TASK TO COMPLETE: Set each line of the data down exactly, please.

AVAILABLE DATA:
------------
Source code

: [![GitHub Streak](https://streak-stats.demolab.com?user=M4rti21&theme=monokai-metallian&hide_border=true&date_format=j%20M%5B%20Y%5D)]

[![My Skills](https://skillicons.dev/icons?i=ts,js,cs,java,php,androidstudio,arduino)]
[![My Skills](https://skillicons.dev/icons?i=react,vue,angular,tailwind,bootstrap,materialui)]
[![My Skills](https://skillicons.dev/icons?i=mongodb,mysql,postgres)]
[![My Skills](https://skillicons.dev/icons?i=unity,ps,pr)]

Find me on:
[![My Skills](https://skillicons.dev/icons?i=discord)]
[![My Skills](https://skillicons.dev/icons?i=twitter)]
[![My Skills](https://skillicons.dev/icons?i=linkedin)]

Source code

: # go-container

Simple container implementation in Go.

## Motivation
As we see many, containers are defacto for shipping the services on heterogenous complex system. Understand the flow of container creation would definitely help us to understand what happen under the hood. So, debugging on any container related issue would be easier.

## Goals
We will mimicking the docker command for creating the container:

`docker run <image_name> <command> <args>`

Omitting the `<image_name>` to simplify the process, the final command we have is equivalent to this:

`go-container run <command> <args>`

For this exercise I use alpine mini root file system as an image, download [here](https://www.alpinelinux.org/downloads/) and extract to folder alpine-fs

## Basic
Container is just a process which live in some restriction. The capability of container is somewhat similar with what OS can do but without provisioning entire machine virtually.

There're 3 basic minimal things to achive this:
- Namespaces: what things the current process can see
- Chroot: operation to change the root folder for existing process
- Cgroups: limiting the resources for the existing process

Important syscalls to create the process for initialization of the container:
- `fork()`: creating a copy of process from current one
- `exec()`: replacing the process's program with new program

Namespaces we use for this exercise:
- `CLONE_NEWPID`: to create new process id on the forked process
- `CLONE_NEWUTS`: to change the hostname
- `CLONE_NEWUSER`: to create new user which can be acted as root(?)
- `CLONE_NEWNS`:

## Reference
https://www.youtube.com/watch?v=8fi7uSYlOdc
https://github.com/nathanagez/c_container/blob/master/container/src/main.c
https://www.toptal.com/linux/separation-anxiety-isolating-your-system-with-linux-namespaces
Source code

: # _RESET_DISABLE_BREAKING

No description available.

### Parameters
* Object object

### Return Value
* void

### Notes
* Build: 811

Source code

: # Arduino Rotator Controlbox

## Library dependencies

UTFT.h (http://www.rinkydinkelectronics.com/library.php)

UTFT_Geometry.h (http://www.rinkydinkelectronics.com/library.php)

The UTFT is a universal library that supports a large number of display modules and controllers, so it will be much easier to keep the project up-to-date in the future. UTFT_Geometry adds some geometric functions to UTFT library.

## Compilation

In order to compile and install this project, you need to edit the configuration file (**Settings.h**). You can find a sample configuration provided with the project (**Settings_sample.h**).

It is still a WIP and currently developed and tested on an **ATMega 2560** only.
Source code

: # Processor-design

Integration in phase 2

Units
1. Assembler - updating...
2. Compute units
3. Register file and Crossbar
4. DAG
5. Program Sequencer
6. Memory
------------
EXERCISE OUTPUT:
Source code

: [![GitHub Streak](https://streak-stats.demolab.com?user=M4rti21&theme=monokai-metallian&hide_border=true&date_format=j%20M%5B%20Y%5D)]

[![My Skills](https://skillicons.dev/icons?i=ts,js,cs,java,php,androidstudio,arduino)]
[![My Skills](https://skillicons.dev/icons?i=react,vue,angular,tailwind,bootstrap,materialui)]
[![My Skills](https://skillicons.dev/icons?i=mongodb,mysql,postgres)]
[![My Skills](https://skillicons.dev/icons?i=unity,ps,pr)]

Find me on:
[![My Skills](https://skillicons.dev/icons?i=discord)]
[![My Skills](https://skillicons.dev/icons?i=twitter)]
[![My Skills](https://skillicons.dev/icons?i=linkedin)]

Source code

: # go-container

Simple container implementation in Go.

## Motivation
As we see many, containers are defacto for shipping the services on heterogenous complex system. Understand the flow of container creation would definitely help us to understand what happen under the hood. So, debugging on any container related issue would be easier.

## Goals
We will mimicking the docker command for creating the container:

`docker run <image_name> <command> <args>`

Omitting the `<image_name>` to simplify the process, the final command we have is equivalent to this:

`go-container run <command> <args>`

For this exercise I use alpine mini root file system as an image, download [here](https://www.alpinelinux.org/downloads/) and extract to folder alpine-fs

## Basic
Container is just a process which live in some restriction. The capability of container is somewhat similar with what OS can do but without provisioning entire machine virtually.

There're 3 basic minimal things to achive this:
- Namespaces: what things the current process can see
- Chroot: operation to change the root folder for existing process
- Cgroups: limiting the resources for the existing process

Important syscalls to create the process for initialization of the container:
- `fork()`: creating a copy of process from current one
- `exec()`: replacing the process's program with new program

Namespaces we use for this exercise:
- `CLONE_NEWPID`: to create new process id on the forked process
- `CLONE_NEWUTS`: to change the hostname
- `CLONE_NEWUSER`: to create new user which can be acted as root(?)
- `CLONE_NEWNS`:

## Reference
https://www.youtube.com/watch?v=8fi7uSYlOdc
https://github.com/nathanagez/c_container/blob/master/container/src/main.c
https://www.toptal.com/linux/separation-anxiety-isolating-your-system-with-linux-namespaces
Source code

: # _RESET_DISABLE_BREAKING

No description available.

### Parameters
* Object object

### Return Value
* void

### Notes
* Build: 811

Source code

: # Arduino Rotator Controlbox

## Library dependencies

UTFT.h (http://www.rinkydinkelectronics.com/library.php)

UTFT_Geometry.h (http://www.rinkydinkelectronics.com/library.php)

The UTFT is a universal library that supports a large number of display modules and controllers, so it will be much easier to keep the project up-to-date in the future. UTFT_Geometry adds some geometric functions to UTFT library.

## Compilation

In order to compile and install this project, you need to edit the configuration file (**Settings.h**). You can find a sample configuration provided with the project (**Settings_sample.h**).

It is still a WIP and currently developed and tested on an **ATMega 2560** only.
Source code

: # Processor-design

Integration in phase 2

Units
1. Assembler - updating...
2. Compute units
3. Register file and Crossbar
4. DAG
5. Program Sequencer
6. Memory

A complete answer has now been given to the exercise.